Texto Tiago Cordeiro

A espionagem é tão antiga quanto a civilização. A partir do momento em que o ser humano se estabeleceu em um lugar fixo, ele logo percebeu que informação é poder e que alguns dados cruciais só podem ser conseguidos por via indireta. Espionagem é isso, a arte de obter informações sobre uma pessoa, um grupo ou uma empresa – geralmente sem pedir autorização e de preferência sem que a pessoa investigada sequer perceba o que aconteceu. “O resultado do trabalho de um bom agente pode ser um ataque militar ou mercadológico mais eficiente, ou então a melhor defesa”, afirma Rose Mary Sheldon, historiadora do Instituto Militar da Virginia, em um artigo sobre a espionagem na Roma antiga.

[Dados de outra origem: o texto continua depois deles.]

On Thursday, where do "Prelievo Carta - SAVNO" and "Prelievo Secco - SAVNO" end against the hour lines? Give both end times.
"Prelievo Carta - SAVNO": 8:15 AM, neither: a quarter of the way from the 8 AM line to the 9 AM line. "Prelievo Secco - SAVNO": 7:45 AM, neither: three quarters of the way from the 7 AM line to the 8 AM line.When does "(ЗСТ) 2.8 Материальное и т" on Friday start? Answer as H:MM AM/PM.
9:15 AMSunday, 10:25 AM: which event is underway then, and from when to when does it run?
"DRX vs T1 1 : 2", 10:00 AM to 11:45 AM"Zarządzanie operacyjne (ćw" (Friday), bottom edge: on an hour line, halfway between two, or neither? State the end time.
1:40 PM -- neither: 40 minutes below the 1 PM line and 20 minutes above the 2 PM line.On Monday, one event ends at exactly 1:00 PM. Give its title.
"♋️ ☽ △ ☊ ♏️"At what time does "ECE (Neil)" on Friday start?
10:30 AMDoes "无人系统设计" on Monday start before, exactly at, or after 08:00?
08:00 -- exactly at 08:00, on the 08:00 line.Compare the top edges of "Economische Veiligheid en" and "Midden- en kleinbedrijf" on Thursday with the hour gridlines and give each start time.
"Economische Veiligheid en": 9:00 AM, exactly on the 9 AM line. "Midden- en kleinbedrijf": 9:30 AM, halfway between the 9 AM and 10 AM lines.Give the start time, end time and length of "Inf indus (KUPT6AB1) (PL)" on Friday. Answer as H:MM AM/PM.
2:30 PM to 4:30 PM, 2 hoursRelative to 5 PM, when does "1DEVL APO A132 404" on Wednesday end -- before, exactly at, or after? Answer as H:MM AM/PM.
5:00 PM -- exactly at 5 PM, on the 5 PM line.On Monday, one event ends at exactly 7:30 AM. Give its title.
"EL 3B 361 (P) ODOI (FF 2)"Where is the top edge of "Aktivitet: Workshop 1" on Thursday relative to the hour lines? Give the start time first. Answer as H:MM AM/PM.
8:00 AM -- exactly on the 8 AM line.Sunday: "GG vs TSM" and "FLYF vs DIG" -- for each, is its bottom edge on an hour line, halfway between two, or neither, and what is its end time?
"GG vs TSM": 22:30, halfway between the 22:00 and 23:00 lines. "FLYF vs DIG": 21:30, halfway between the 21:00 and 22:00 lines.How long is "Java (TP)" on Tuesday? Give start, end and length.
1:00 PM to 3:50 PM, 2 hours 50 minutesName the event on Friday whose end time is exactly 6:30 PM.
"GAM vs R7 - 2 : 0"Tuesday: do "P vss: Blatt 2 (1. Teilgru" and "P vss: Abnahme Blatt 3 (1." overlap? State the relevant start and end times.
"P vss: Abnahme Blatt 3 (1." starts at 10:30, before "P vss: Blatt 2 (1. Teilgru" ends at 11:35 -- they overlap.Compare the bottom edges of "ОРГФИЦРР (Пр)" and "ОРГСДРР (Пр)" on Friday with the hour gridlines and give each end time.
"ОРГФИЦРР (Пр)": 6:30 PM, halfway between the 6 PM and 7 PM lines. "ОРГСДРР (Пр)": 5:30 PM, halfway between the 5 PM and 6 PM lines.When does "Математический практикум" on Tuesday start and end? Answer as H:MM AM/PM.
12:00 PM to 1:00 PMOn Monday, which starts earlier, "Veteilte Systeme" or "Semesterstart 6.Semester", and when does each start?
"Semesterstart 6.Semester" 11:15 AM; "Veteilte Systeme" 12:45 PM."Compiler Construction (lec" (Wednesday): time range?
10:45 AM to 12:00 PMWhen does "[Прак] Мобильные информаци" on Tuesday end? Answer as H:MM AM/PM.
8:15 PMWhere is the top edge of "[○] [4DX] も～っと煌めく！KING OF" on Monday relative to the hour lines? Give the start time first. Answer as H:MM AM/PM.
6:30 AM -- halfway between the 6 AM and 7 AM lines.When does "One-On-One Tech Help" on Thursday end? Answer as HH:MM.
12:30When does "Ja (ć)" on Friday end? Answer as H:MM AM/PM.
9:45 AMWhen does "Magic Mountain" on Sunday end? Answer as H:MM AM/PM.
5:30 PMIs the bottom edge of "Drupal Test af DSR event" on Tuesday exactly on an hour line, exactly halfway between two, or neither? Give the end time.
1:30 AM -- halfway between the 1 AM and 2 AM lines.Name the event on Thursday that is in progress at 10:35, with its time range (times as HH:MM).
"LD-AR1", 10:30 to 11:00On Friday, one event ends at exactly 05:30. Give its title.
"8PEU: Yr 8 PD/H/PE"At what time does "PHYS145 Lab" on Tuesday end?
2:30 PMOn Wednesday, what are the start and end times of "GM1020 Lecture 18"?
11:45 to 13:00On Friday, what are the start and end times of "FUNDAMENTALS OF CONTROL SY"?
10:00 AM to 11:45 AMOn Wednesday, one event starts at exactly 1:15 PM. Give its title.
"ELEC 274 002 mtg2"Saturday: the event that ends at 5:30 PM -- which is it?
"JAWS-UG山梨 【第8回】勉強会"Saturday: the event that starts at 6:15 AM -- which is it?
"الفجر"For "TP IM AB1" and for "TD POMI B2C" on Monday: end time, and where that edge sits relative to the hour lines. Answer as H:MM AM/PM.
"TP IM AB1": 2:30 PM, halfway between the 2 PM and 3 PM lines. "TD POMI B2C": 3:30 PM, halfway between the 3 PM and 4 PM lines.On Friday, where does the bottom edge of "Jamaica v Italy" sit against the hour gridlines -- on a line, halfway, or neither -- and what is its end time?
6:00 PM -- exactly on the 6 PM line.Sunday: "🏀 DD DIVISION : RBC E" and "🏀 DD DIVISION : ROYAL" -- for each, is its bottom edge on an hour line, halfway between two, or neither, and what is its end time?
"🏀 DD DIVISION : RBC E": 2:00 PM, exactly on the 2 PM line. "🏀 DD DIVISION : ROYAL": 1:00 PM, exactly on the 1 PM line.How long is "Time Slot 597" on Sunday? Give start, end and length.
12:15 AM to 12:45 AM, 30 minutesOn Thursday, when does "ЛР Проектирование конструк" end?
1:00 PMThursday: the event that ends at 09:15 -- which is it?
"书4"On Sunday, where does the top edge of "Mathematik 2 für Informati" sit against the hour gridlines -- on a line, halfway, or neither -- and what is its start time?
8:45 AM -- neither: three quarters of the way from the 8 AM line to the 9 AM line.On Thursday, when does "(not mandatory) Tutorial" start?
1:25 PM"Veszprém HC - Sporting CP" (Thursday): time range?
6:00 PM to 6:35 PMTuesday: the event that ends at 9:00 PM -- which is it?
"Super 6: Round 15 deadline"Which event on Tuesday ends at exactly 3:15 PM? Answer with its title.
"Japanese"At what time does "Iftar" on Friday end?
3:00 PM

Desde que a prática surgiu, há pelo menos uns 4 000 anos, o campo de ação primário de um espião é militar. É em manuais e relatos de guerra que surgem as primeiras descrições dessa profissão. A Bíblia conta que, na luta para conquistar a Terra Prometida, o exército hebreu usou homens infiltrados entre os inimigos. A Ilíada, de Homero, menciona o uso de agentes entre os gregos e os troianos – isso por volta do ano 1300 a.C. No Oriente, estrategistas militares da Índia e da China, como Chanakya e Sun Tzu, dão muita importância aos espiões, e já no ano 2000 a.C. os faraós egípcios pagavam altos salários a seus agentes.

Paranóia investigativa

No Império Romano, a espionagem e a contra-espionagem faziam parte das atividades não só do governo mas de cada membro da elite. Desenvolveu-se então outra função para a atividade: a investigação contra as próprias pessoas. Senadores monitoravam os passos de outros senadores, mas também de seus empregados e das próprias esposas. Sistemas rústicos de escuta eram colocados nas cortinas dos quartos dos palácios; o arquiteto Livius Drusus fez sucesso oferecendo casas à prova de espionagem. O grau de paranóia chegou a tal ponto que, perto do fim do império, os romanos eram melhores em investigar o vizinho do que em saber o que estava acontecendo nas províncias dominadas.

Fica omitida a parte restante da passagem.